Data provided section start

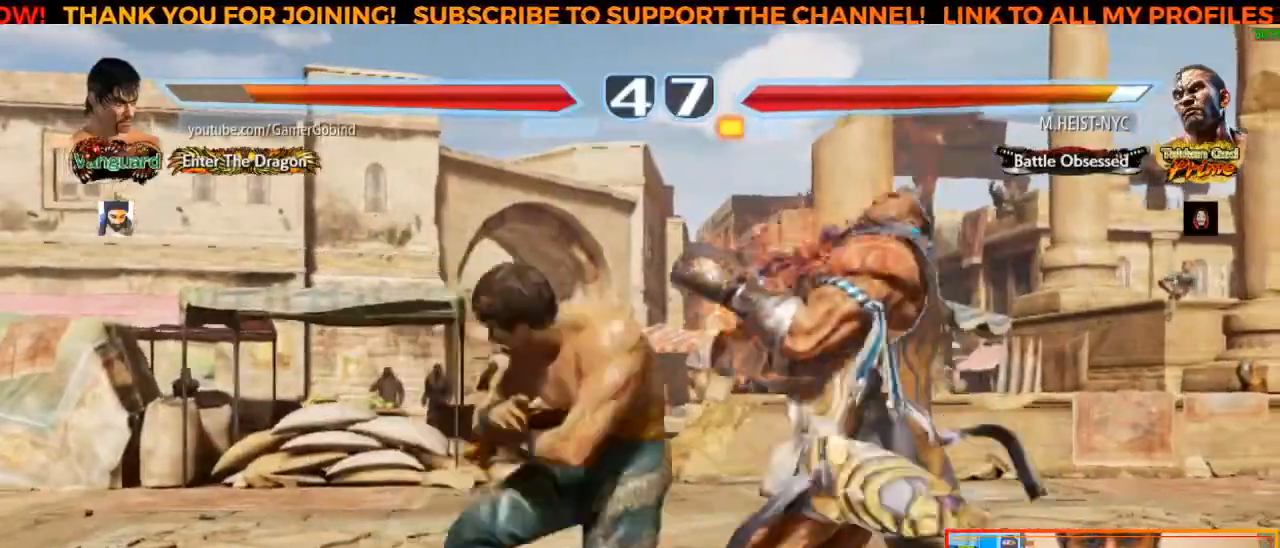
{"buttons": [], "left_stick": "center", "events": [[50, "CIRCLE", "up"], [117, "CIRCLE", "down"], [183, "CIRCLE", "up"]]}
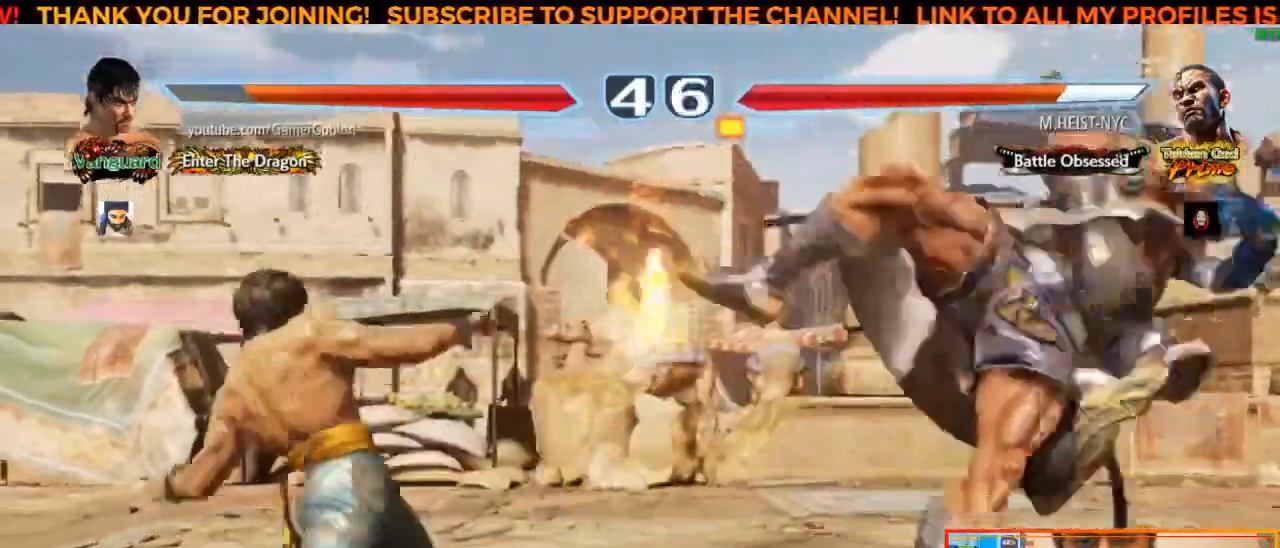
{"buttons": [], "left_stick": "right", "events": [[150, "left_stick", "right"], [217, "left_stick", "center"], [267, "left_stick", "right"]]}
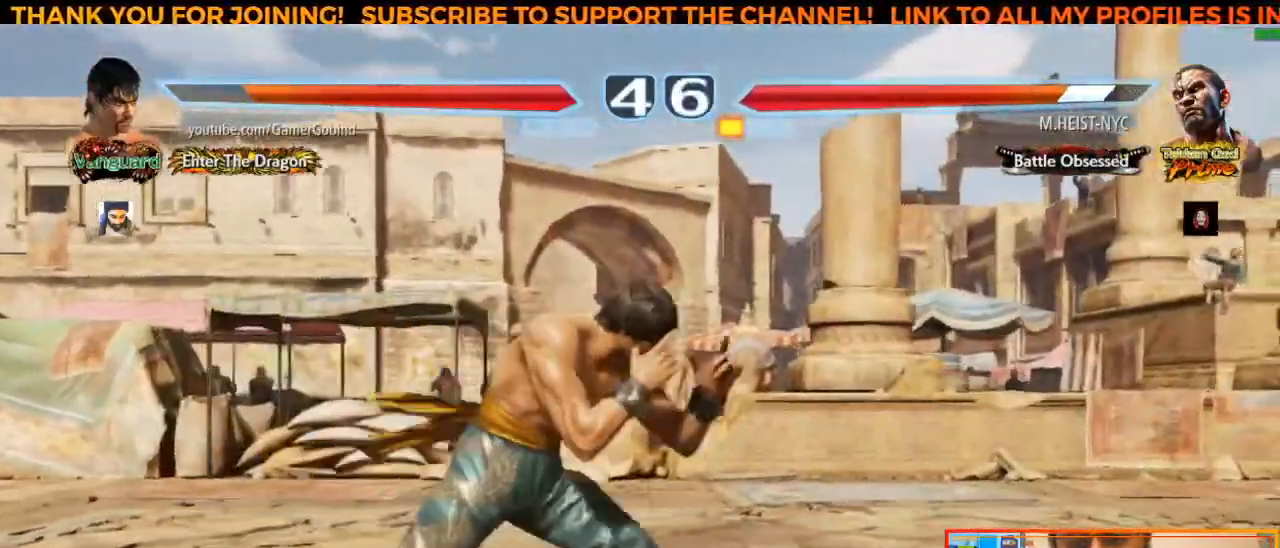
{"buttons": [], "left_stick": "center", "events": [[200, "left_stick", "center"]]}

Data provided section end

## Exercise brief
Omit the pictures, then copy out all the data exactly as it stands.

## Worked solution
{"buttons": [], "left_stick": "center", "events": [[50, "CIRCLE", "up"], [117, "CIRCLE", "down"], [183, "CIRCLE", "up"]]}
{"buttons": [], "left_stick": "right", "events": [[150, "left_stick", "right"], [217, "left_stick", "center"], [267, "left_stick", "right"]]}
{"buttons": [], "left_stick": "center", "events": [[200, "left_stick", "center"]]}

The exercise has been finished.